Soleils noirs
L’exposition Soleils noirs est prolongée jusqu’au 25 janvier 2021 !
Poétique et sensorielle, l’exposition offre une rencontre inédite avec des chefs-d’œuvre de l’Histoire de l’art. Près de 75 ans après l’exposition mythique Le Noir est une couleur, le visiteur du Louvre-Lens est plongé dans l’observation fascinante de cette tonalité au symbolisme pluriel dans les arts occidentaux, de l’antiquité à nos jours.
Couleur du paradoxe, le noir est-il une absence de lumière, un vide, une somme réjouissante de toutes les couleurs, un éblouissement ? D’emblée, l’exposition immerge le visiteur dans une expérience du noir familière grâce à une salle consacrée à l’un des phénomènes naturels du noir ayant le plus largement retenu l’attention des artistes : la nuit. Quand la nuit tombe, sublime, se lève une terrible beauté (Vernet, Deperthes), un monde sans limite paraît (Fontana).

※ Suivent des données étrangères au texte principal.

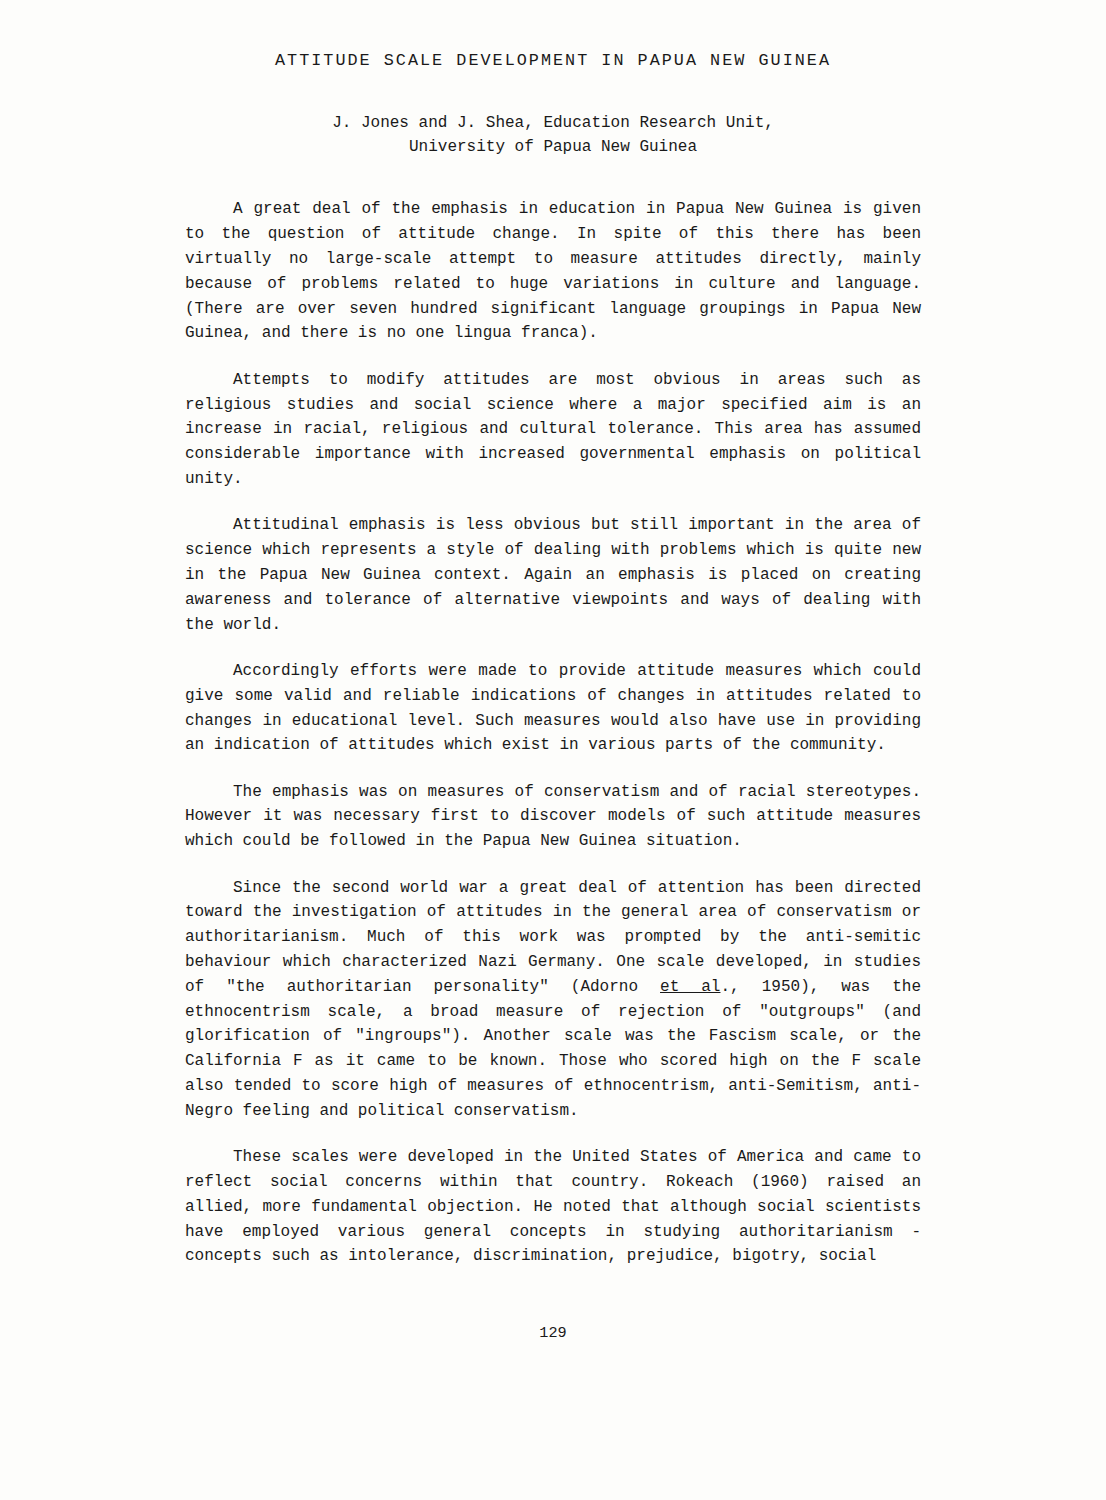Attitude Scale Development in Papua New Guinea
J. Jones and J. Shea, Education Research Unit,
University of Papua New Guinea
A great deal of the emphasis in education in Papua New Guinea is given to the question of attitude change. In spite of this there has been virtually no large-scale attempt to measure attitudes directly, mainly because of problems related to huge variations in culture and language. (There are over seven hundred significant language groupings in Papua New Guinea, and there is no one lingua franca).
Attempts to modify attitudes are most obvious in areas such as religious studies and social science where a major specified aim is an increase in racial, religious and cultural tolerance. This area has assumed considerable importance with increased governmental emphasis on political unity.
Attitudinal emphasis is less obvious but still important in the area of science which represents a style of dealing with problems which is quite new in the Papua New Guinea context. Again an emphasis is placed on creating awareness and tolerance of alternative viewpoints and ways of dealing with the world.
Accordingly efforts were made to provide attitude measures which could give some valid and reliable indications of changes in attitudes related to changes in educational level. Such measures would also have use in providing an indication of attitudes which exist in various parts of the community.
The emphasis was on measures of conservatism and of racial stereotypes. However it was necessary first to discover models of such attitude measures which could be followed in the Papua New Guinea situation.
Since the second world war a great deal of attention has been directed toward the investigation of attitudes in the general area of conservatism or authoritarianism. Much of this work was prompted by the anti-semitic behaviour which characterized Nazi Germany. One scale developed, in studies of "the authoritarian personality" (Adorno et al., 1950), was the ethnocentrism scale, a broad measure of rejection of "outgroups" (and glorification of "ingroups"). Another scale was the Fascism scale, or the California F as it came to be known. Those who scored high on the F scale also tended to score high of measures of ethnocentrism, anti-Semitism, anti-Negro feeling and political conservatism.
These scales were developed in the United States of America and came to reflect social concerns within that country. Rokeach (1960) raised an allied, more fundamental objection. He noted that although social scientists have employed various general concepts in studying authoritarianism - concepts such as intolerance, discrimination, prejudice, bigotry, social
129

Archétypal et physiologique, le noir forme un élément structurant mais ambigu de la représentation du sacré, à la fois couleur de tous les commencements, de l’infini, de l’intemporel mais aussi celle de la mort et de l’ignorance. La philosophie des Lumières, au 18e siècle, dans sa lutte pour le triomphe de la Raison et la fin de l’obscurantisme a paradoxalement amené un regain d’intérêt pour l’étrange, la folie mais aussi la magie qui contribuent à l’émergence d’un romantisme noir durant tout le siècle suivant.
La fin du 19e siècle voit le développement d’un imaginaire décadent qui associe satanisme, sensualité, péché et mort (Rops, Doré). Mais, le noir infernal et maléfique se double d’un versant bénéfique et vénérable. Cette dualité de la couleur apparaît comme une manière poétique de conjurer le noir par le noir.
Considéré comme couleur de la salissure et du péché par les sociétés occidentales, le noir va être associé à l’idée de pénitence et d’humilité jusque dans les habits et costumes. À partir du 16e siècle, le noir s’impose également dans la mode aristocratique dans toute l’Europe – sa teinture est un luxe coûteux. Le 19e siècle va confirmer son statut de l’élégance qui touche alors d’autres classes sociales (Carolus-Duran, Agache, Manet). Au 20e siècle, ce sont les plus grands créateurs de la haute couture qui vont à leur tour investir le noir.
À l’ère de la révolution industrielle, les sociétés occidentales connaissent des mutations sans précédent. Récolté dans les entrailles de la terre, le charbon en est l’un des symboles noirs : il marque les visages des « gueules noires » et façonne l’imaginaire collectif au point que les artistes convoquent, citent ou prélèvent le noir industriel dans des formes renouvelées d’œuvres d’art (Kounellis, Arman, César, Venet).
Au 20e siècle, le noir devient une substance de la modernité, un vecteur de scission, de rupture. Il semble s’affranchir de sa dialectique originelle au point de devenir une substance esthétique réinventée, comme en témoignent la création de nouvelles techniques, de nouveaux pigments, d’outrenoirs (Reinhardt, Malévitch, Soulages).
Ce sujet universel permet de rendre palpable l’histoire des idées, des sciences, comme celle des formes au sein d’une exposition expérientielle et pédagogique. Inspirée du terril plat sur lequel repose le Louvre-Lens, l’exposition rend aussi hommage au passé minier dont les images sont dominées par le charbon et ses traces aux infinies nuances.